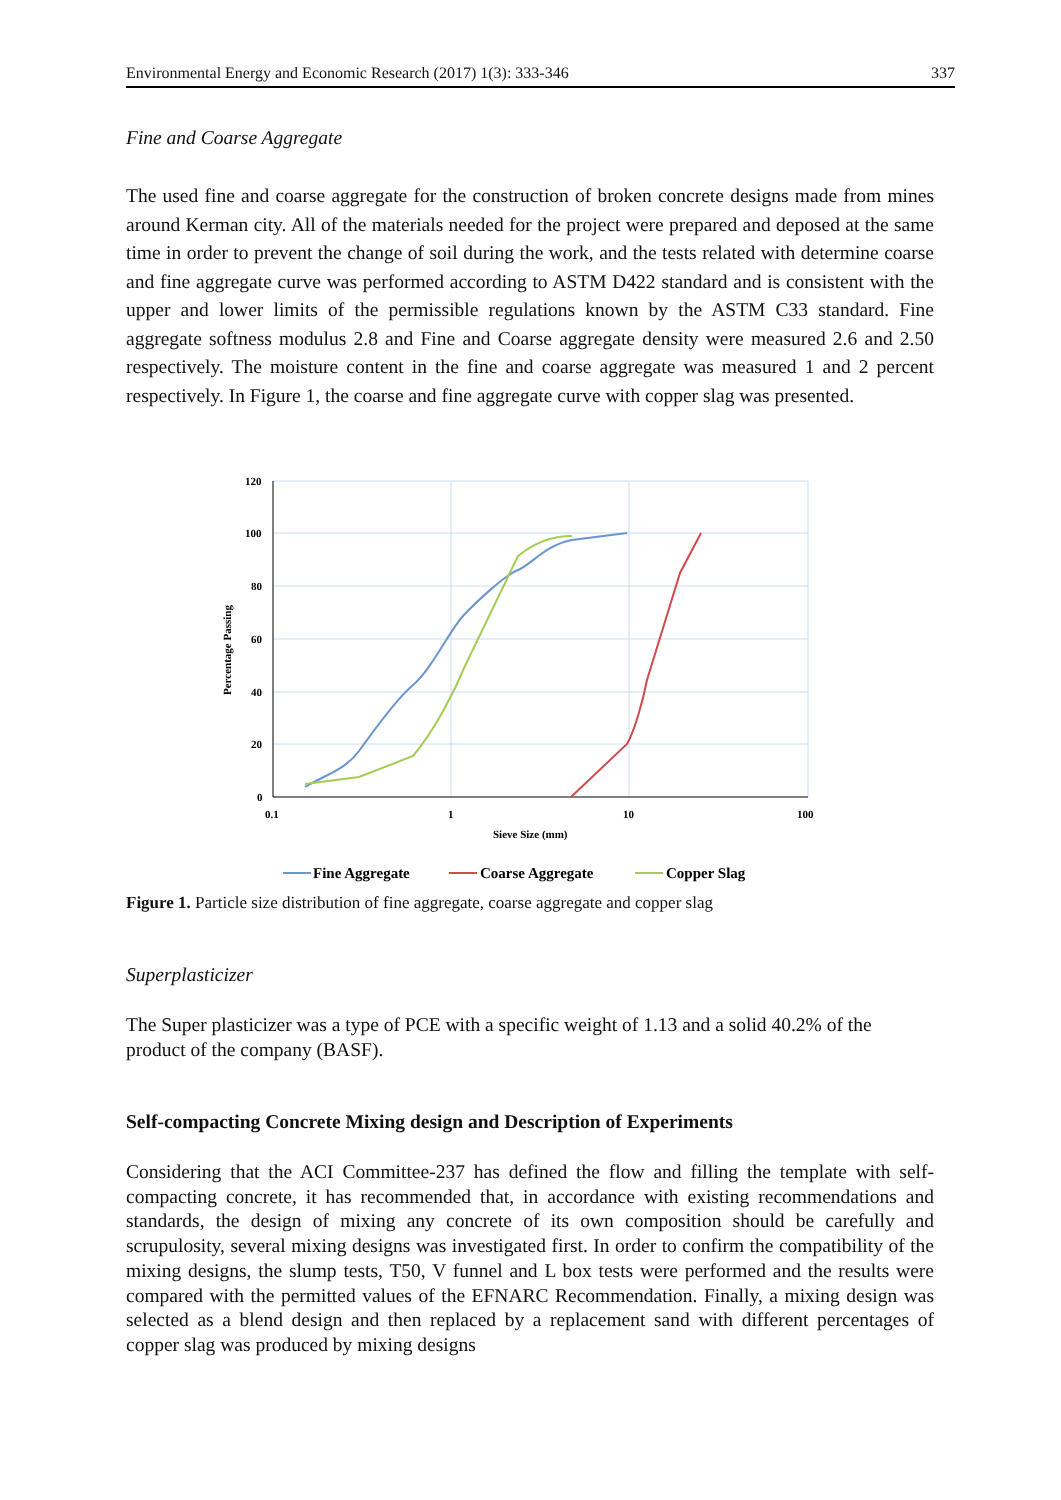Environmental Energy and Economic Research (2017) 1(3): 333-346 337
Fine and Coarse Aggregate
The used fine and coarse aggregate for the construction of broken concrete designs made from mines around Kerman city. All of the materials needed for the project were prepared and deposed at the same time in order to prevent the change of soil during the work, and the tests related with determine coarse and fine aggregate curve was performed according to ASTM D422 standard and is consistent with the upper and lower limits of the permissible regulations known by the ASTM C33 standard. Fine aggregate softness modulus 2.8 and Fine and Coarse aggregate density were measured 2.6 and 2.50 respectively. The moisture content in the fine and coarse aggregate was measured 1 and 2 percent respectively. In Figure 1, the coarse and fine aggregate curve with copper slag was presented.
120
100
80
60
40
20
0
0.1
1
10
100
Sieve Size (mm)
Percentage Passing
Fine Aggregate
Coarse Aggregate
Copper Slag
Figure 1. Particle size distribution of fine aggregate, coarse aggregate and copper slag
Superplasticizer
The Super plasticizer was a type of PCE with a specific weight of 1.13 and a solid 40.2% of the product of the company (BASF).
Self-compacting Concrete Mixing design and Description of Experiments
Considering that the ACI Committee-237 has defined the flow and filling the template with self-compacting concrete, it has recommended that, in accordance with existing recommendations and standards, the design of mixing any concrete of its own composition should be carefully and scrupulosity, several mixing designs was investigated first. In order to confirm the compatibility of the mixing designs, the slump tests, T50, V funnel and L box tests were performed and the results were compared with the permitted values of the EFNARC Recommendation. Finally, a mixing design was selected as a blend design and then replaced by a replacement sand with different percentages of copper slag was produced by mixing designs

·····

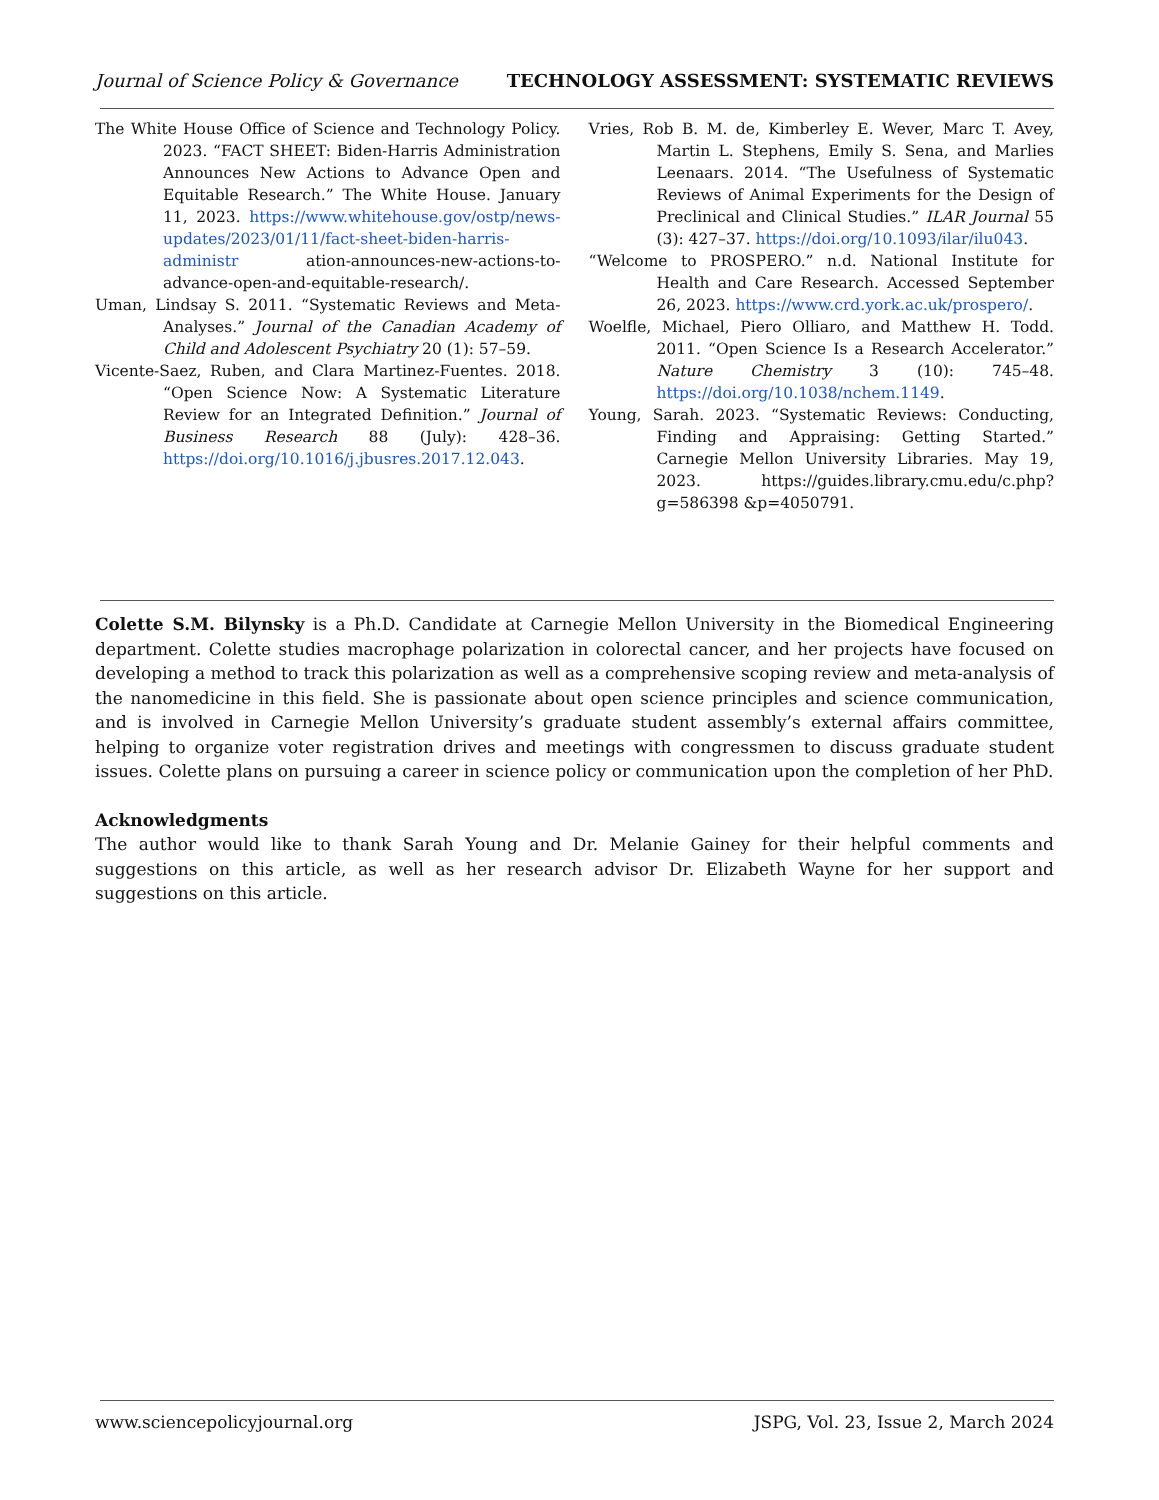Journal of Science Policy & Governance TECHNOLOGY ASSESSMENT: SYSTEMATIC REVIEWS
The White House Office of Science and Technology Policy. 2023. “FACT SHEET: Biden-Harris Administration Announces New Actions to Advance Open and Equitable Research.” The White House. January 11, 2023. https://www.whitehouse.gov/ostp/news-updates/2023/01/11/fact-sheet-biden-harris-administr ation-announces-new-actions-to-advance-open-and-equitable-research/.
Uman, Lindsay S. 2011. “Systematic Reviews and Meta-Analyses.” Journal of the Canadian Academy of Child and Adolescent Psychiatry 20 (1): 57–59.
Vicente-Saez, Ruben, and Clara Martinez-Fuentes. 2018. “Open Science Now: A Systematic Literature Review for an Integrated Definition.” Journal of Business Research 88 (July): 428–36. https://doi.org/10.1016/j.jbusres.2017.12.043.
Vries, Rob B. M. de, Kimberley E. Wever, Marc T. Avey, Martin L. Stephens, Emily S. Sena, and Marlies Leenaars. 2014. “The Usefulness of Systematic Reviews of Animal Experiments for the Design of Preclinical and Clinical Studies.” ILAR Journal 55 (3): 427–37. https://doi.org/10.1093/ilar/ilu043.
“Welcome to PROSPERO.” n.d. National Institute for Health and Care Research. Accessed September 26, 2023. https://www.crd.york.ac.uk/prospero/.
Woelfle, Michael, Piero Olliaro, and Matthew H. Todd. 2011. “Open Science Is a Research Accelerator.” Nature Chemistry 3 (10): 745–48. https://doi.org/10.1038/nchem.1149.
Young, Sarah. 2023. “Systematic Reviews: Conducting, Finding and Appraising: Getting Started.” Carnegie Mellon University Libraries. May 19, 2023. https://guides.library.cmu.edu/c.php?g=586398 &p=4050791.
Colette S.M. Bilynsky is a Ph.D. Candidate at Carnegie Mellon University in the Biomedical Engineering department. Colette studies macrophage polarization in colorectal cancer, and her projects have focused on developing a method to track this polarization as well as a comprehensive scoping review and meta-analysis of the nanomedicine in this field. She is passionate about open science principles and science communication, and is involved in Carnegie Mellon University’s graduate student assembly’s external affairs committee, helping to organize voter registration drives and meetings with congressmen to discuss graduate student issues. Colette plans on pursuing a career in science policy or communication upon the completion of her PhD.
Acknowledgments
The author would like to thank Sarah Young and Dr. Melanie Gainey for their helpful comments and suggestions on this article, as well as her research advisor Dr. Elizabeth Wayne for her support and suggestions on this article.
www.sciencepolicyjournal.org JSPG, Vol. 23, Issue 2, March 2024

·····

What you need to do → Going by the data above, give back only the lines from the one containing "Environmental Energy and" through the one containing "Self-compacting Concrete Mixing", exactly as they stand, both ends included and no images.

Task result →
Environmental Energy and Economic Research (2017) 1(3): 333-346 337
Fine and Coarse Aggregate
The used fine and coarse aggregate for the construction of broken concrete designs made from mines around Kerman city. All of the materials needed for the project were prepared and deposed at the same time in order to prevent the change of soil during the work, and the tests related with determine coarse and fine aggregate curve was performed according to ASTM D422 standard and is consistent with the upper and lower limits of the permissible regulations known by the ASTM C33 standard. Fine aggregate softness modulus 2.8 and Fine and Coarse aggregate density were measured 2.6 and 2.50 respectively. The moisture content in the fine and coarse aggregate was measured 1 and 2 percent respectively. In Figure 1, the coarse and fine aggregate curve with copper slag was presented.
120
100
80
60
40
20
0
0.1
1
10
100
Sieve Size (mm)
Percentage Passing
Fine Aggregate
Coarse Aggregate
Copper Slag
Figure 1. Particle size distribution of fine aggregate, coarse aggregate and copper slag
Superplasticizer
The Super plasticizer was a type of PCE with a specific weight of 1.13 and a solid 40.2% of the product of the company (BASF).
Self-compacting Concrete Mixing design and Description of Experiments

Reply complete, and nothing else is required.